Good evening rustlers! Today I’d like to turn our attention to the topic of
rust-lang/rust’s build system. We have historically been using makefiles for
everything, but recently there have been efforts to rewrite it into a Rust/Cargo
based world, dubbed rustbuild. This new build system is nearing completion and
I’d like to see if we can push it the last mile to outright delete the
makefiles! If you’re curious, you can find lots of motivation for this change on
the original PR.
I believe that rustbuild is feature-complete enough to get in front of
rustc developers today and I also think we’re ready to start moving over all
official builds to it. To that end, I would propose the following schedule:
Rust 1.15, starts 2016-11-10, releases 2017-02-02 - makefiles are deprecated
Rust 1.16, starts 2016-12-22, releases 2017-03-16 - makefiles are deprecated
Rust 1.17, starts 2017-02-02, released 2017-04-27 - makefiles are removed
In other words, the current nightly, 1.15, and the next, 1.16, we’ll message out
deprecation of the makefiles. During this time we’ll switch infrastructure away
from the makefiles (except for one bot to keep testing them), flesh out any
final bugs in rustbuild, and give users ample time to switch. Once the 1.16 beta
release is cut (2016-01-02), the master branch would become 1.17 and we’d delete the
makefiles for good. This should give stable users around 6 months to ensure that
rustbuild works for them.
So with that in mind, I’m curious for other’s opinions! Do you think this is an
acceptable time frame for this transition? Do you think that rustbuild has
critical bugs that still need fixing? As a reminder all bugs against rustbuild
can be filed against rust-lang/rust
and you can cc me (@alexcrichton) to tag it with A-rustbuild.

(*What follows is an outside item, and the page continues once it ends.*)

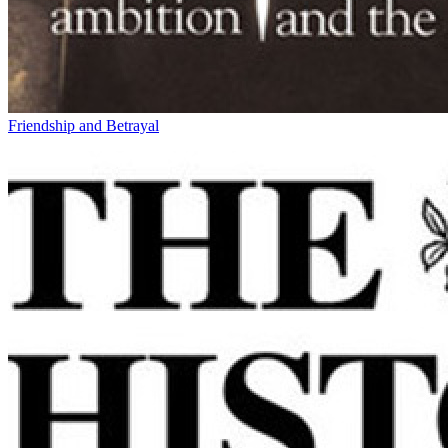
Friendship and Betrayal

It might be a good time to write about rustbuild in the Contributing.md. I don’t use Rustbuild just because contributing.md talks only about makefiles.
Thanks for the link! Could you elaborate on the workflow you've got in mind here? I've often considered that basically moving inputs back in time is sufficient for messing with the build system (e.g. touch -t 199009090909 src/libstd/lib.rs).
Do you frequently need, though, to flag a step as being done as if you filled it in manually? In some sense this will be a very difficult problem to solve as almost all "real" steps that you'd want to skip are Cargo-based, and Cargo does not have this feature.
Certainly! If we decide to move forward with this I'll be sure to make a commit that:
Updates ./configure to print out a big warning message if --enable-rustbuild isn't passed
Suppose I have one run-pass test that fails on my machine due to bugs. Due to this failure I can never complete make check with rustbuild.
What do I need to touch to effectively send all the run-pass tests "back in time" allowing make check to complete?
Alternatives like maintaining a stash with // ignore-test are very frustrating.
I’ve suggested per-file “success” files that compiletest checks before (we sort of have that already? but they’re not checked to avoid running the test), although I can’t find an issue about it.
Not only do they solve rustbuild’s “running the tests every time even if they passed before” problem, but also “succeeded with a filter means tests doesn’t run again” (from the Makefiles).
Note that rustbuild doesn’t cache test success right now the way the makefiles do. That is, ./x.py test will always run the full test suite unconditionally. Adding a feature like this to compiletest though sounds great!
TBH I was never a fan of the test file caching as half the time it’s not actually what you want and you have to touch a file to get the tests to re-run after you make the fix.
I don’t remember the exact steps, only that I had to use touch a lot when I was working with the unit tests. It’s possible there was a better way, but I definitely prefer having thing less “smart”
Ok, I’ve opened up a PR to switch the defaults, so we can move discussion over there now.
@petrochenkov I figure that because rustbuild doesn’t even have the feature of caching test successes, then there’s not really a place to slot in a feature like you mentioned into rustbuild yet.
@alexcrichton
I’ll try to migrate to rustbuild once more and report how it goes.
The last time I tried the aforementioned problem made it pretty much unusable, but maybe I’ll find some workaround this time.